* _Consigna_:
Transcribe completo, sin cambio alguno, el fragmento sobre la obra de Liliana Lukin.
++++ Fragmento del documento
Sobre su obra

Como se lleva a un niño, de Liliana Lukin

De la presentación del libro
Por Laura Klein

Hay una relación íntima de Liliana Lukin, de la poesía de Liliana Lukin, con el ensayo. Pienso (voy a citar de memoria) que estaba ya presente en Cartas, más explícitamente en La ética demostrada según el orden poético, y desde el mismo título en Ensayo sobre la piel. Ensayo: el género herético del pensamiento, la aserción de que para pensar es preciso desvariar, desviarse del camino –porque no hay camino-, transgredir los géneros y sus fronteras, poetizar –porque no otra cosa es pensar. Entonces el recurso a la metáfora pierde su piso de apoyo y las representaciones, soltadas de sus referentes, revelan su carácter mistificador. Lukin echa estos dados sobre la mesa, sus textos articulan la apuesta de una poética expuesta a las preguntas que la vida nos plantea para que nadie, una vez cerrado el libro, las responda. Lo que importa es albergarlas, parece decir una y otra vez, hacerles lugar en la página, convertirlas en un don.
++++++++
++++ Ítems proporcionados
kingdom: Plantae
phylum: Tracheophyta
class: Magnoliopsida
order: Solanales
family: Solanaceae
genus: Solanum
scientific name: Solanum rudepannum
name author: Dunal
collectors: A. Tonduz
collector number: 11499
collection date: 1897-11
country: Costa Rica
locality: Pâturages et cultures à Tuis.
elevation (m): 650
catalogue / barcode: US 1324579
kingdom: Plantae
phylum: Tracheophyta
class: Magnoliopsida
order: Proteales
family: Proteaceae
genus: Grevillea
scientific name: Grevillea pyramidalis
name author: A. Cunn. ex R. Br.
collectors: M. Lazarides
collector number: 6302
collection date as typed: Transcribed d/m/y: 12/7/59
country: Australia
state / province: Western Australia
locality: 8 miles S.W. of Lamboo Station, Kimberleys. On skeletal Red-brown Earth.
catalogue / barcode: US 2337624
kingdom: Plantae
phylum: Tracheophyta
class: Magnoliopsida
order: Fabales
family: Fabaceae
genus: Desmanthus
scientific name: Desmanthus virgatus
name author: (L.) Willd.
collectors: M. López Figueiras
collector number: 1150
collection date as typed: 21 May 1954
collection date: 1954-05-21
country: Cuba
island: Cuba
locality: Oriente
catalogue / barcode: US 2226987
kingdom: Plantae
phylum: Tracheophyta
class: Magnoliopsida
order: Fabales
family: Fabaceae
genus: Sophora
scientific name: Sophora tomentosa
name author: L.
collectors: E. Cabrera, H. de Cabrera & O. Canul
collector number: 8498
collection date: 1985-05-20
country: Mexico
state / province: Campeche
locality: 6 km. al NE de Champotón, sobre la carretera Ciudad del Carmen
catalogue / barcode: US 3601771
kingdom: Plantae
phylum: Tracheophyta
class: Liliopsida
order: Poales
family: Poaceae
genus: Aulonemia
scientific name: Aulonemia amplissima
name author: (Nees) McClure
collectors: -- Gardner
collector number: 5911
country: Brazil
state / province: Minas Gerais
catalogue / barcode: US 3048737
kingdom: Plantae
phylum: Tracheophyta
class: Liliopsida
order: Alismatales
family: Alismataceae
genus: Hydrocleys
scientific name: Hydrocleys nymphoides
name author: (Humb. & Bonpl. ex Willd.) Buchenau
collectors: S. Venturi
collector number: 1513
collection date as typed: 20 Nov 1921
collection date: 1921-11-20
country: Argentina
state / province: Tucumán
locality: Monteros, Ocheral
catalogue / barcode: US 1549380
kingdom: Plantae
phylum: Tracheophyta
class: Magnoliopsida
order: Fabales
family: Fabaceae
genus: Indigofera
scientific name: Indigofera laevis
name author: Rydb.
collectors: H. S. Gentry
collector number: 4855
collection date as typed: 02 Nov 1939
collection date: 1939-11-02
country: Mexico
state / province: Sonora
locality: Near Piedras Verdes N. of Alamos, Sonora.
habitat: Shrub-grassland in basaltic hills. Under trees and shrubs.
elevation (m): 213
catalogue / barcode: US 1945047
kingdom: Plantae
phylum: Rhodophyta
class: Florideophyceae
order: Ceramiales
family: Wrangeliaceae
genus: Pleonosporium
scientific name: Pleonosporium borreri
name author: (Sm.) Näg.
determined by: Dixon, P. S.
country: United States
++++++++
* _Resultado_:
Sobre su obra

Como se lleva a un niño, de Liliana Lukin

De la presentación del libro
Por Laura Klein

Hay una relación íntima de Liliana Lukin, de la poesía de Liliana Lukin, con el ensayo. Pienso (voy a citar de memoria) que estaba ya presente en Cartas, más explícitamente en La ética demostrada según el orden poético, y desde el mismo título en Ensayo sobre la piel. Ensayo: el género herético del pensamiento, la aserción de que para pensar es preciso desvariar, desviarse del camino –porque no hay camino-, transgredir los géneros y sus fronteras, poetizar –porque no otra cosa es pensar. Entonces el recurso a la metáfora pierde su piso de apoyo y las representaciones, soltadas de sus referentes, revelan su carácter mistificador. Lukin echa estos dados sobre la mesa, sus textos articulan la apuesta de una poética expuesta a las preguntas que la vida nos plantea para que nadie, una vez cerrado el libro, las responda. Lo que importa es albergarlas, parece decir una y otra vez, hacerles lugar en la página, convertirlas en un don.